Home Cinéma Un peuple

Retour de bâton

Un peuple © Les films Velvet

Depuis J’veux du soleil de Gilles Perret et François Ruffin, sorti en avril 2019, les Gilets jaunes occupent régulièrement les écrans français. Tourné à Chartres et dans sa périphérie, Un peuple s’inscrit dans le quotidien, euphorique et chahuté, de ceux qui entendent redonner un sens à la démocratie.

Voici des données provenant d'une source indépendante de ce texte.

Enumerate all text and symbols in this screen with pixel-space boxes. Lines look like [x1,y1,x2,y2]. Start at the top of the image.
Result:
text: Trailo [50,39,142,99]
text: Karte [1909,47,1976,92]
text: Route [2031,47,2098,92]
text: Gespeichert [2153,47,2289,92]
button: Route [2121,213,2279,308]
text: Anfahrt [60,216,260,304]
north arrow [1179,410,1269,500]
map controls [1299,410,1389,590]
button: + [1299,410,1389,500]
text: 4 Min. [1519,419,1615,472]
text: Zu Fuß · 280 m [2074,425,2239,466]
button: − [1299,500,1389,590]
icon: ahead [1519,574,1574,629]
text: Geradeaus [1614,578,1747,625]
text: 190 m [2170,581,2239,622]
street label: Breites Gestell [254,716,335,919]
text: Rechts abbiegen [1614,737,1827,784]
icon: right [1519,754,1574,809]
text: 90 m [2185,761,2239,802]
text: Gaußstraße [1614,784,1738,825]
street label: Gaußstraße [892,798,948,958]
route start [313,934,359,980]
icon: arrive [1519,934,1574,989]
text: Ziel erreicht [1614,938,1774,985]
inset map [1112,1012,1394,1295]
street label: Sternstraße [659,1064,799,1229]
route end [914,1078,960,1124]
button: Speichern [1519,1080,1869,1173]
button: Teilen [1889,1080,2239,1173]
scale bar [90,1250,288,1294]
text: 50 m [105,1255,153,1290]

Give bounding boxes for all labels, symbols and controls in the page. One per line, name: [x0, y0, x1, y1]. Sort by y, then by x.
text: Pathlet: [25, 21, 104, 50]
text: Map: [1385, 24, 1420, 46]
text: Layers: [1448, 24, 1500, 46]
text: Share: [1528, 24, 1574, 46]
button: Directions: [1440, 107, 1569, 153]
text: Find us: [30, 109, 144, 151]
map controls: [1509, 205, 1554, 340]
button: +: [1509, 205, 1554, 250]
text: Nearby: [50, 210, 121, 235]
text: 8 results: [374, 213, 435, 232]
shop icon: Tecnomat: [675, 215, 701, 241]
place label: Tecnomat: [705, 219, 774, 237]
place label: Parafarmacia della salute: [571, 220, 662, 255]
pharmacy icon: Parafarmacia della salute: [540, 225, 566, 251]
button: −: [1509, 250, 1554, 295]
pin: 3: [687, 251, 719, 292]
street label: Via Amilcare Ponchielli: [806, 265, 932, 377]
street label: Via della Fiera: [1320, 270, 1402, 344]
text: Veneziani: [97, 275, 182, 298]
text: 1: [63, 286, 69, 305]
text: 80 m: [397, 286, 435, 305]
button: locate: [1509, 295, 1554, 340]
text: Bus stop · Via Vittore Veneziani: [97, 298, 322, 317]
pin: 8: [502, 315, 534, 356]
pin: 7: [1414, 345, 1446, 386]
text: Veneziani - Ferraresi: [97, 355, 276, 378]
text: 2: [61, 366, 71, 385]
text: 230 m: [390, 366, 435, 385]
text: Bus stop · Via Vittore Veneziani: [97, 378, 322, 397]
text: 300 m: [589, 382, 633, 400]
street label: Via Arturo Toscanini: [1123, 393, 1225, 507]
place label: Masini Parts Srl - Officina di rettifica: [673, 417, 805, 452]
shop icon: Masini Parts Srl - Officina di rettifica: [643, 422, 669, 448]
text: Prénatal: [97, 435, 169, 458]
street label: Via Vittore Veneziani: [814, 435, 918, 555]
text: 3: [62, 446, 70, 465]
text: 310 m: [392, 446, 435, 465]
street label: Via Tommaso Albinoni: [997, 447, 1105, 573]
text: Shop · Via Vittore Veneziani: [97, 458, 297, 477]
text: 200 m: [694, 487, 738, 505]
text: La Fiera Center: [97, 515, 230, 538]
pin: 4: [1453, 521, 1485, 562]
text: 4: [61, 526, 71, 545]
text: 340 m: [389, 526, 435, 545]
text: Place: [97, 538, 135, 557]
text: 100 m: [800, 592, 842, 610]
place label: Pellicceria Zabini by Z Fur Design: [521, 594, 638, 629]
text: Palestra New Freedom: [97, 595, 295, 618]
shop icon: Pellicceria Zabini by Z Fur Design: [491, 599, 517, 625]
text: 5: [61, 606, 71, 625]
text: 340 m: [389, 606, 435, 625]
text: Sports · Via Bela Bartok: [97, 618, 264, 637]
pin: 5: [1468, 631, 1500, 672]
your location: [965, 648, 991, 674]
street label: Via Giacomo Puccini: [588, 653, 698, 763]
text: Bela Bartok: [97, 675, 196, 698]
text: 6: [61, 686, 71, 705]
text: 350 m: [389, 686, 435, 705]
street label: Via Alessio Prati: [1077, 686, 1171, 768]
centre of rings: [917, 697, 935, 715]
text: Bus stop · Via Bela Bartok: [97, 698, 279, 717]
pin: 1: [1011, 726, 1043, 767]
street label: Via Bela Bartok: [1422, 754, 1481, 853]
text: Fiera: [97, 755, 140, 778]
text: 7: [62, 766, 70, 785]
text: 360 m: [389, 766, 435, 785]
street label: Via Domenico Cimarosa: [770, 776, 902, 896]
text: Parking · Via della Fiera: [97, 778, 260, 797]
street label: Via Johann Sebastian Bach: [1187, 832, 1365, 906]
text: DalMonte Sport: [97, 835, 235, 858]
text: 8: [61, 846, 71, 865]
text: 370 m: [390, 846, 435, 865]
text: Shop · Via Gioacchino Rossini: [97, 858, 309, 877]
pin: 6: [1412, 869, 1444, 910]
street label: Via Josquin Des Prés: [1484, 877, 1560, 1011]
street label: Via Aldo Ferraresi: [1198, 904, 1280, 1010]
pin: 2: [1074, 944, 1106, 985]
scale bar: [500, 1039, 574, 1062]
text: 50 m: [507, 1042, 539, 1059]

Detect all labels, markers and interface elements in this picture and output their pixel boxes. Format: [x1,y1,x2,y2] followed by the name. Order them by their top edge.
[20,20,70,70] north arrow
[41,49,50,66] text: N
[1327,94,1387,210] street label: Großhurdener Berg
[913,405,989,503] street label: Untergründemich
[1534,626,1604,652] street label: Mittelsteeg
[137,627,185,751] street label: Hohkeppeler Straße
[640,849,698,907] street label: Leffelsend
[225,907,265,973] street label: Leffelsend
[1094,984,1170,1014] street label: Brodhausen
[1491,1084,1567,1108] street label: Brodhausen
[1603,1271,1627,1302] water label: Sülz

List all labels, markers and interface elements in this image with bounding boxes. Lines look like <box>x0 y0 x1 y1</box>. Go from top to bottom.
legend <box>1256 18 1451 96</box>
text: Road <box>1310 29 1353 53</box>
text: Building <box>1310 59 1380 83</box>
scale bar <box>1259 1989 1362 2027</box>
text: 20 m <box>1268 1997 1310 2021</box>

En se concentrant sur quelques figures, Un peuple semble d’abord en contradiction avec un mouvement qui s’est largement défié des processus de représentation. Porte-parole ou coordinateurs, Agnès, Benoît, Nathalie et Allan n’occupent toutefois aucune position d’autorité, et ne se distinguent pas davantage par leur charisme. Plutôt que des icônes de la révolte, Emmanuel Gras suit des gens ordinaires, âgés pour la plupart d’une cinquantaine d’années, dont la vie se trouve bouleversée par quelque chose qui les dépasse de plus en plus…

Dignité retrouvée

La puissance du mouvement tel que le montre ce documentaire tient moins à ses élaborations conceptuelles (les débats sur le référendum d’initiative citoyenne) qu’à ses pratiques égalitaires et à l’affirmation d’une fierté populaire. C’est bien celle-ci qui sera mise à mal par les gaz lacrymogènes, les tirs de Flash-Ball et les coups. Une discussion laissera entendre le traumatisme qu’a pu engendrer la réponse de l’État, coinçant chacun entre la peur et la honte de cette peur. Car voilà aussi ce qu’est la politique : une affaire de corps qui se rassemblent, se dressent, s’exposent. En l’occurrence, des corps brisés par le travail, la rue ou la précarité ayant (re)trouvé un élan, une tenue, pour faire face et affirmer leur dignité. Si Un peuple témoigne, après l’enthousiasme des débuts, d’un épuisement profond, il suggère aussi que le feu a laissé des traces.